• _EXTRAIT CHOISI_:

• • •

Il vous paraîtra étrange que mes Noëls d'enfant - là-bas on dit "Nouël"- aient été privés du sapin frais coupé, de ses fruits de sucre, de ses petites flammes. Mais ne m'en plaignez pas trop, notre nuit du vingt-quatre était quand même une nuit de célébration, à notre silencieuse manière.
Il était bien rare que Sido n'eût pas trouvé dans le jardin, vivaces, épanouies sous la neige, les fleurs de l'ellébore que nous appelons roses de Noël.
En bouquet au centre la table, leurs boutons clos, ovales, violentés par la chaleur du beau feu, s'ouvraient avec une saccade mécanique qui étonnait les chats et que je guettais comme eux.
Nous n'avions ni boudin noir, ni boudin blanc, ni dinde aux marrons, mais les marrons seulement, bouillis et rôtis, et le chef-d'oeuvre de Sido, un pudding blanc, clouté de trois espèces de raisins, Smyrne, Malaga, Corinthe, truffé de melon confit, de cédrat en lamelles, d'oranges en petits dés.

• • •

• _MATÉRIEL DE TRAVAIL_:
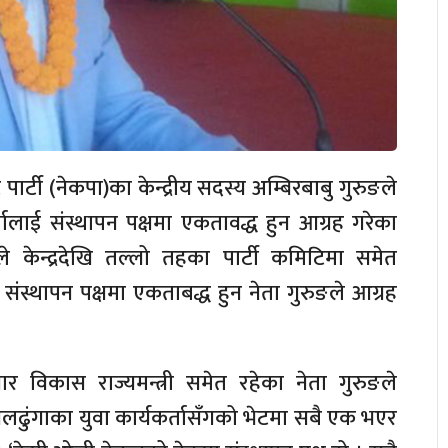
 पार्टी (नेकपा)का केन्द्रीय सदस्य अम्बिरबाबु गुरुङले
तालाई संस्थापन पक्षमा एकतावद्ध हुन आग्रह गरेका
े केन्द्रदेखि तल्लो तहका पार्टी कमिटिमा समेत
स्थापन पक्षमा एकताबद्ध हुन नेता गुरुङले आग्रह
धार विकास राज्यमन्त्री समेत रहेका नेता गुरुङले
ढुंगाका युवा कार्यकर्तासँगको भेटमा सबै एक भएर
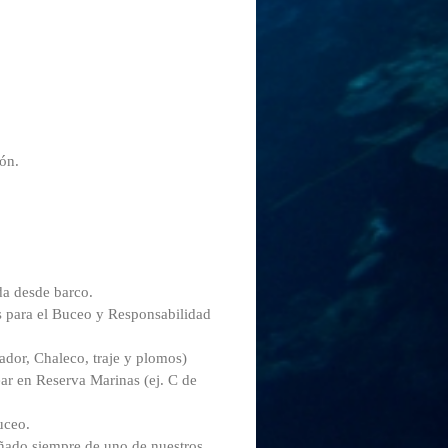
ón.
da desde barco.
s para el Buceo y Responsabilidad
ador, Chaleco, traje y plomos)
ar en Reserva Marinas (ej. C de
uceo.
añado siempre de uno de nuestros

• • •

• _TRAVAIL DEMANDÉ_:
[a] Recopiez fidèlement le passage de l'extrait sur les Noëls d'enfance compris entre « Il vous paraîtra » et « roses de Noël. », bornes incluses.
[b] Répétez à l'identique toutes les lignes de texte de la liste, sans reprendre les images dans la réponse.
L'extrait et la liste n'ont aucun rapport entre eux.

• _RÉPONSES FOURNIES_:
[a]
Il vous paraîtra étrange que mes Noëls d'enfant - là-bas on dit "Nouël"- aient été privés du sapin frais coupé, de ses fruits de sucre, de ses petites flammes. Mais ne m'en plaignez pas trop, notre nuit du vingt-quatre était quand même une nuit de célébration, à notre silencieuse manière.
Il était bien rare que Sido n'eût pas trouvé dans le jardin, vivaces, épanouies sous la neige, les fleurs de l'ellébore que nous appelons roses de Noël.

[b]
 पार्टी (नेकपा)का केन्द्रीय सदस्य अम्बिरबाबु गुरुङले
तालाई संस्थापन पक्षमा एकतावद्ध हुन आग्रह गरेका
े केन्द्रदेखि तल्लो तहका पार्टी कमिटिमा समेत
स्थापन पक्षमा एकताबद्ध हुन नेता गुरुङले आग्रह
धार विकास राज्यमन्त्री समेत रहेका नेता गुरुङले
ढुंगाका युवा कार्यकर्तासँगको भेटमा सबै एक भएर
ón.
da desde barco.
s para el Buceo y Responsabilidad
ador, Chaleco, traje y plomos)
ar en Reserva Marinas (ej. C de
uceo.
añado siempre de uno de nuestros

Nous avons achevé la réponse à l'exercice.